A team at the University of Leeds used a standard TENS (Transcutaneous electrical nerve stimulation) machine like those designed to relieve labour pains to apply electrical pulses to the tragus, the small raised flap at the front of the ear immediately in front of the ear canal.
The stimulation changed the influence of the nervous system on the heart by reducing the nervous signals that can drive failing hearts too hard.
"You feel a bit of a tickling sensation in your ear when the TENS machine is on, but it is painless," said Professor Jim Deuchars, Professor of Systems Neuroscience in the University of Leeds' Faculty of Biological Sciences.
"It is early days - so far we have been testing this on healthy subjects - but we think it does have potential to improve the health of the heart and might even become part of the treatment for heart failure," Deuchars said.
Researchers applied electrodes to the ears of 34 healthy people and switched on the TENS machines for 15-minute sessions.
They monitored the variability of subjects' heartbeats and the activity of the part of the nervous system that drives the heart.
"The first positive effect we observed was increased variability in subjects' heartbeats. A healthy heart does not beat like a metronome," said lead researcher Dr Jennifer Clancy, of the University of Leeds' School of Biomedical Sciences.
"It is continually interacting with its environment - getting a little bit faster or a bit slower depending on the demands on it.

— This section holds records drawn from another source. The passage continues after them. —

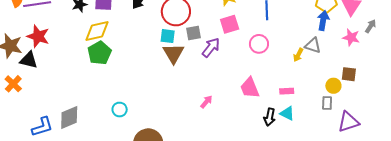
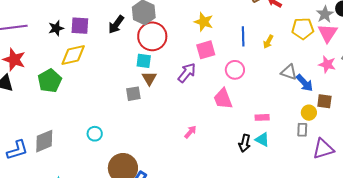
blue arrow: (323, 21) -> (305, 83), moved, turned 126
gray square: (193, 33) -> (133, 94), moved
green pentagon: (99, 53) -> (50, 81), moved
brown triangle: (173, 53) -> (149, 78), size x0.7
yellow arrow: (298, 55) -> (268, 42), moved
pink trapezoid: (250, 88) -> (223, 99), moved
pink arrow: (206, 102) -> (190, 132), moved

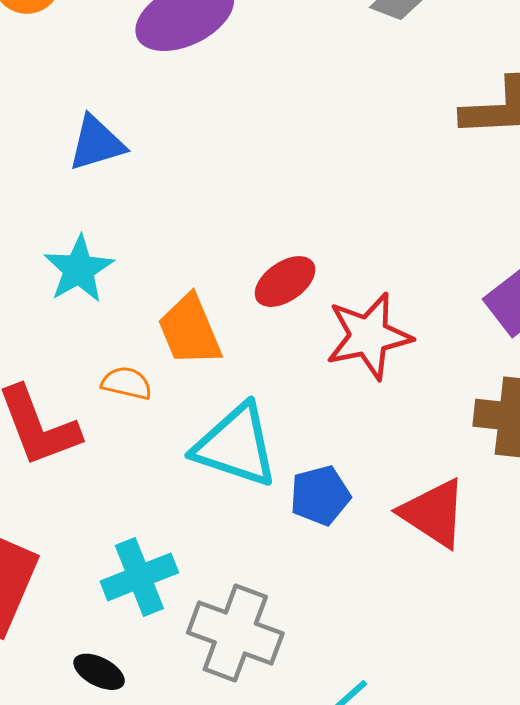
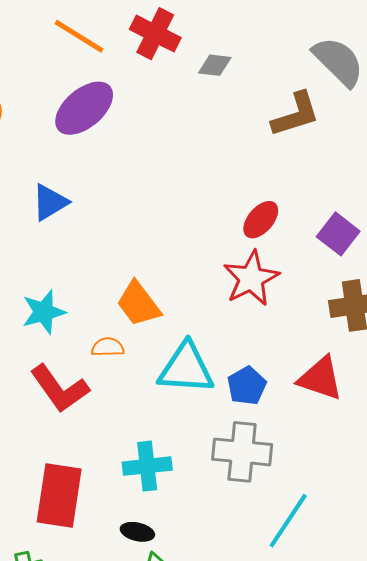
cyan star: (79, 269) -> (44, 312), moved, turned 30
red ellipse: (285, 282) -> (261, 220), moved
cyan cross: (139, 577) -> (147, 466), turned 30
gray cross: (235, 633) -> (242, 452), moved

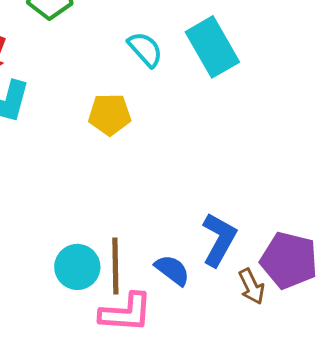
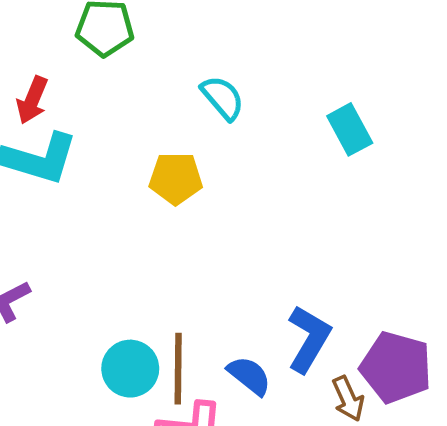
cyan rectangle: (212, 47) -> (350, 129), moved, size x0.7

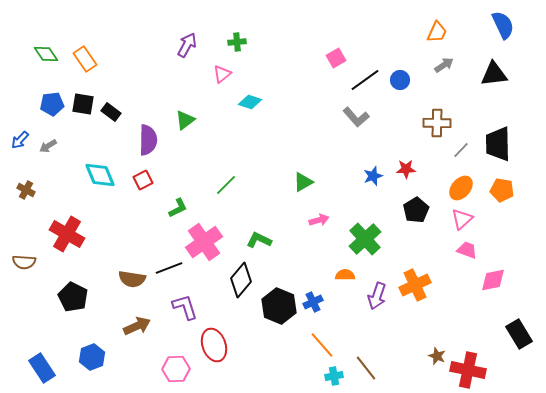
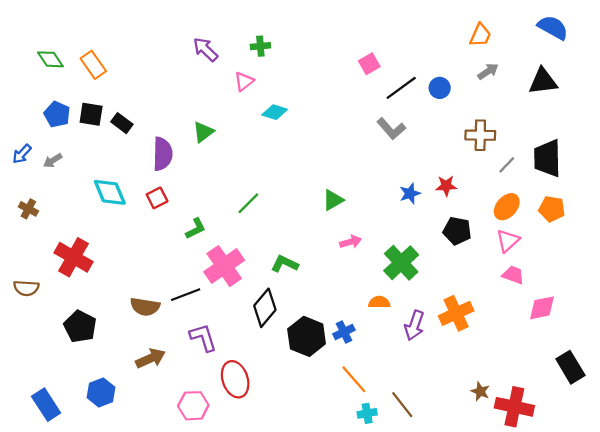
blue semicircle: (503, 25) -> (553, 27), turned -36
purple arrow: (187, 45) -> (205, 49), turned -75
blue pentagon: (52, 104) -> (57, 114), turned 30
black pentagon: (416, 210) -> (457, 231), turned -30

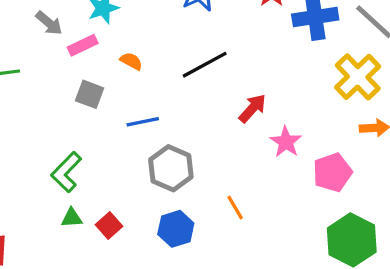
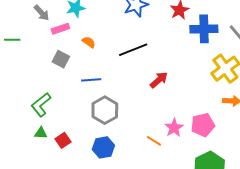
pink star: (286, 142) -> (174, 128), moved
orange line: (235, 207) -> (154, 141), moved, turned -35

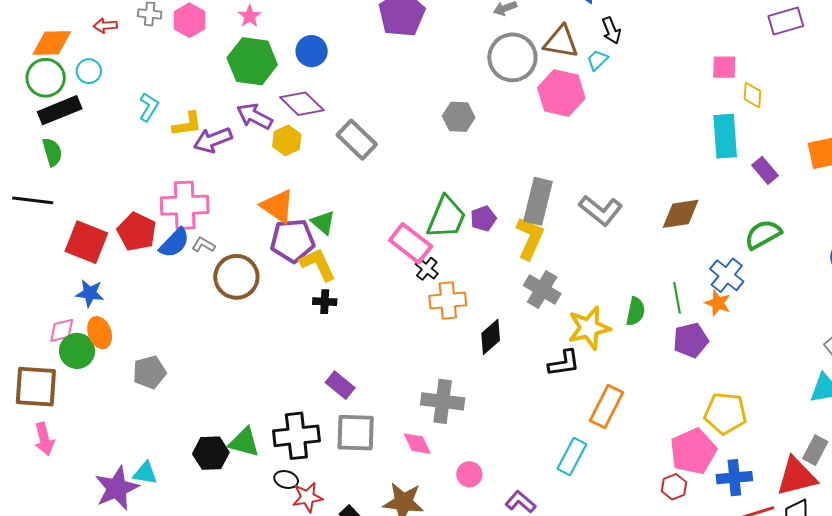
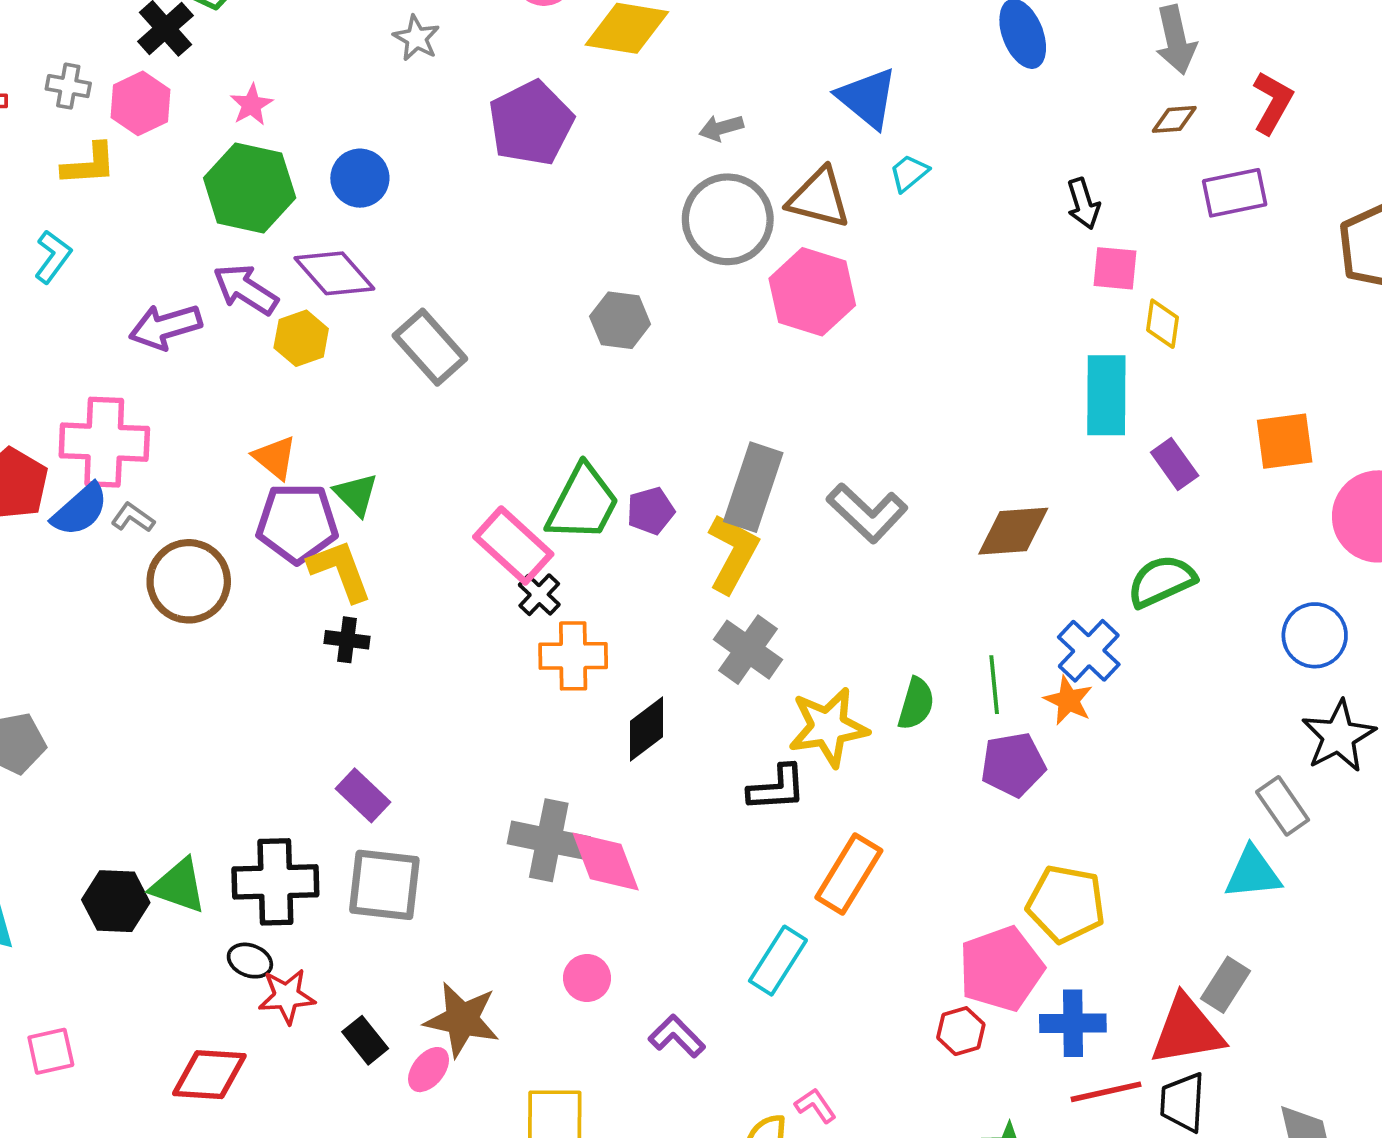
black arrow: (611, 31) -> (1083, 204), moved
cyan trapezoid: (597, 60) -> (909, 173), moved
yellow L-shape: (187, 124) -> (89, 164), moved
orange triangle: (278, 206) -> (275, 458), size x0.7
pink diamond: (417, 444) -> (606, 862), moved, size x1.4

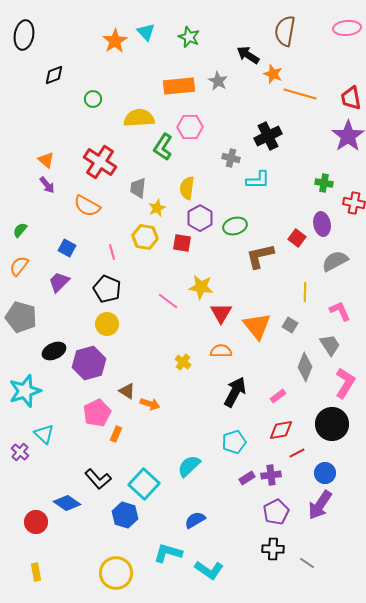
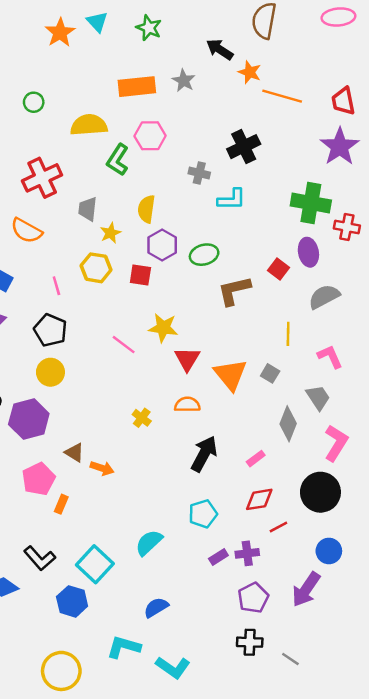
red cross: (100, 162) -> (42, 178), turned 32
green cross: (324, 183) -> (311, 203), size x1.8
blue circle: (325, 473) -> (329, 551), moved

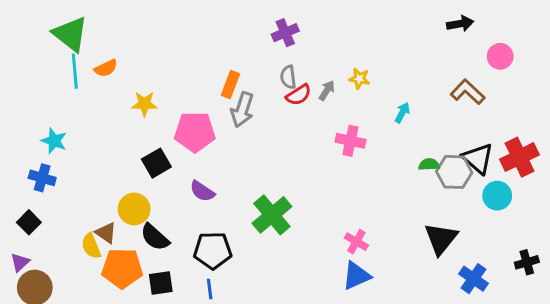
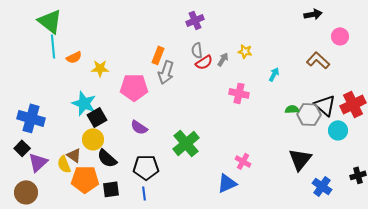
orange semicircle: (106, 68) -> (74, 57), moved
cyan star: (54, 141) -> (84, 103), moved, size x1.4
black square: (156, 163) -> (97, 117), moved
blue cross: (42, 178) -> (31, 118), size x1.5
purple triangle: (20, 262) -> (38, 162), moved, size x1.5
blue triangle: (356, 276) -> (227, 183), moved

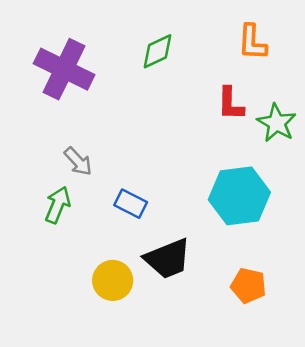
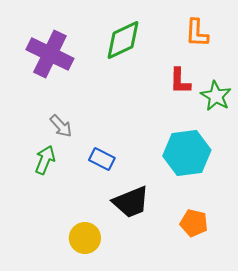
green diamond: (158, 51) -> (123, 40), size x1.4
yellow circle: (113, 280) -> (85, 238), moved

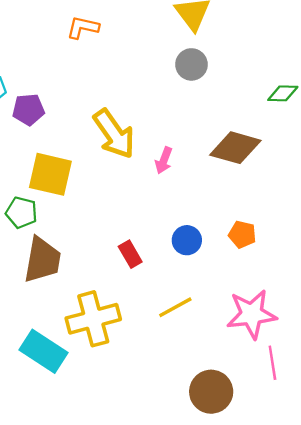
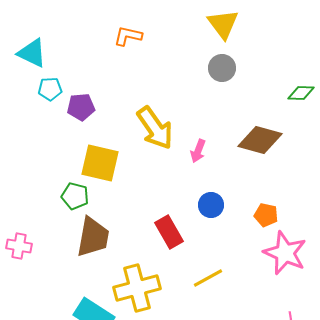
blue circle: (187, 240) -> (211, 205), moved
red rectangle: (130, 254) -> (169, 232), size x1.4
pink star: (252, 314) -> (285, 253), moved, turned 30

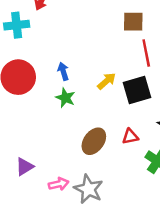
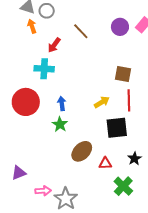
cyan cross: (17, 25) -> (44, 69), moved
yellow arrow: (107, 81) -> (102, 102), moved
brown ellipse: (94, 141) -> (82, 151), moved

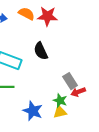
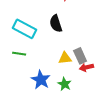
green star: (60, 101) -> (65, 84), moved
yellow triangle: (60, 112) -> (65, 58), moved

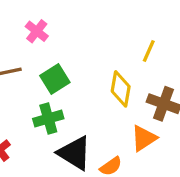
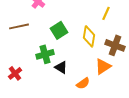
green square: (55, 79) -> (59, 30), moved
black triangle: (75, 153) -> (61, 67), moved, size x0.6

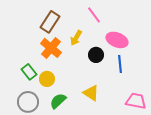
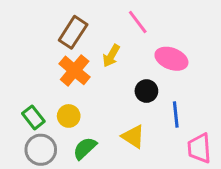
black circle: (96, 55) -> (146, 91), moved
blue line: (120, 64) -> (176, 115), moved
green rectangle: (29, 72) -> (33, 117), moved
pink trapezoid: (136, 101) -> (199, 148), turned -105

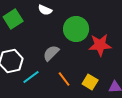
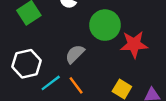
orange line: (64, 79) -> (76, 85), moved

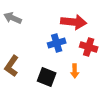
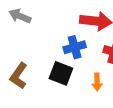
black square: (47, 77) -> (61, 73), moved

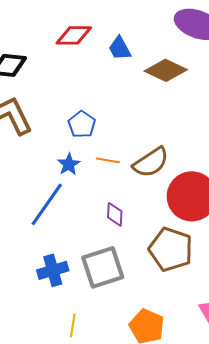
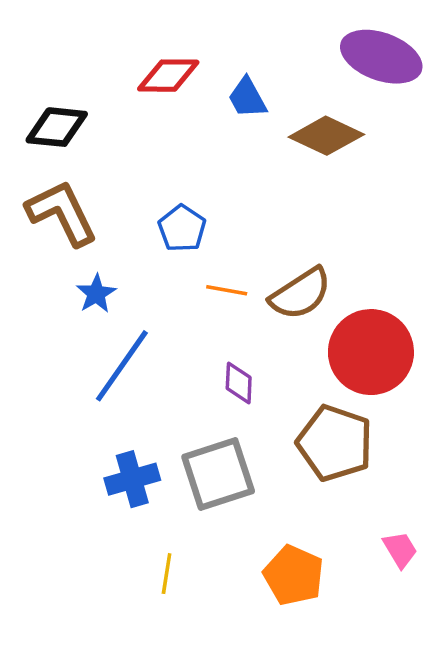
blue star: (69, 164) -> (96, 294), moved

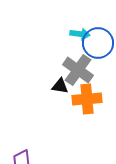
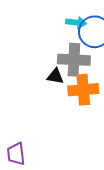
gray cross: (78, 70) -> (74, 60), turned -32

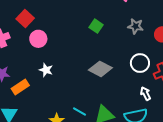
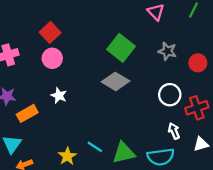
red square: (25, 19) -> (50, 32), moved
green square: (96, 26) -> (121, 48), size x1.6
gray diamond: (100, 69) -> (116, 81), moved

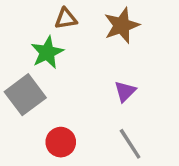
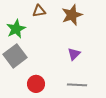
green star: (47, 52) -> (16, 29), moved
gray line: (130, 144) -> (77, 85), turned -54

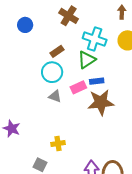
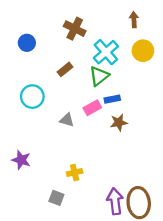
cyan cross: (95, 39) -> (106, 52), turned 35
cyan circle: (52, 72) -> (32, 97), moved
brown star: (101, 102) -> (119, 122), size x0.6

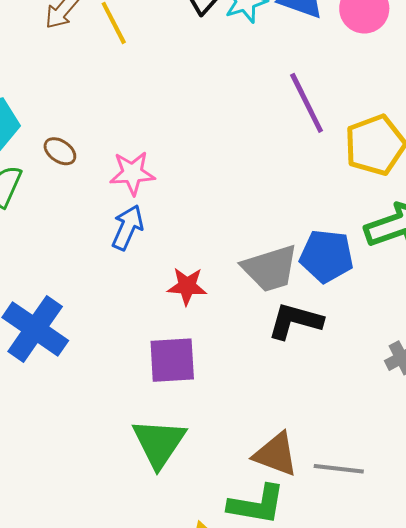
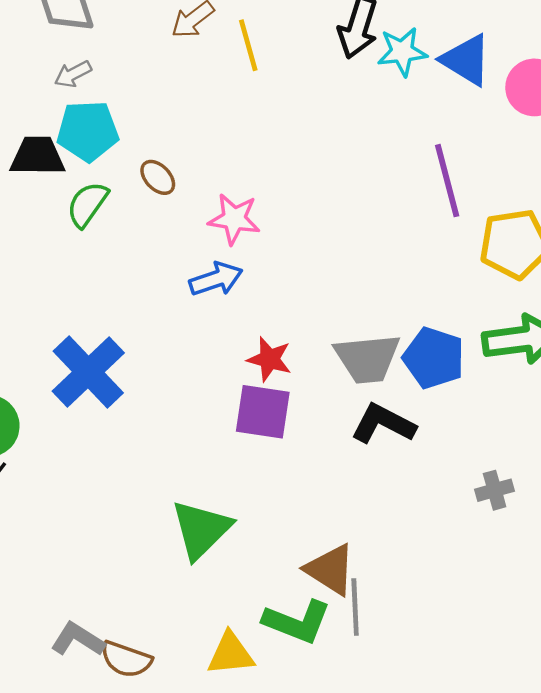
blue arrow: (127, 227) -> (216, 279), turned 36
purple square: (172, 360) -> (263, 412), moved
gray line: (339, 469) -> (355, 607), moved, turned 69

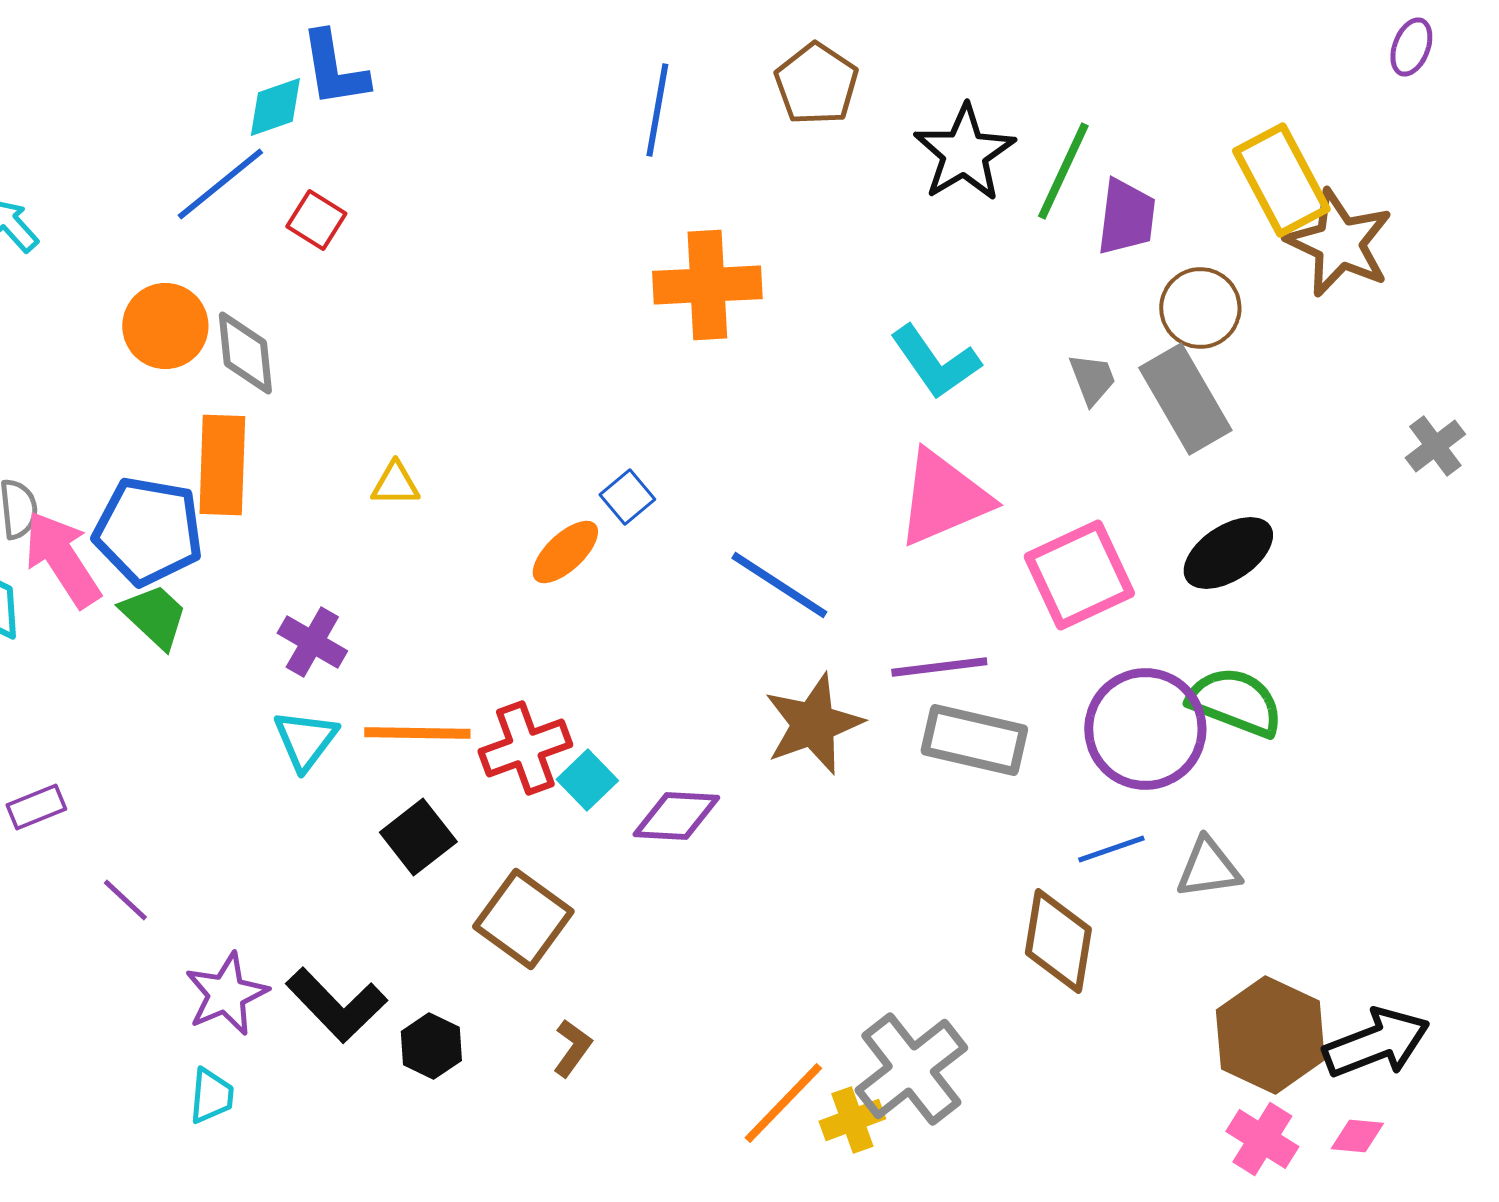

"An unhealthy heart is more like a machine constantly banging out the same beat. We found that when you stimulate this nerve you get about a 20 per cent increase in heart rate variability," Clancy said.
The second positive effect was in suppressing the sympathetic nervous system, which drives heart activity using adrenaline.
"We measured the nerve activity directly and found that it reduced by about 50 per cent when we stimulated the ear," Clancy said.
"This is important because if you have heart disease or heart failure, you tend to have increased sympathetic activity.
"This drives your heart to work hard, constricts your arteries and causes damage. A lot of treatments for heart failure try to stop that sympathetic activity - beta-blockers, for instance, block the action of the hormones that implement these signals.
"Using the TENS, we saw a reduction of the nervous activity itself," Clancy added.
The researchers found significant residual effects, with neither heart rate variability or sympathetic nerve activity returning to the baseline 15 minutes after the TENS machine had been switched off.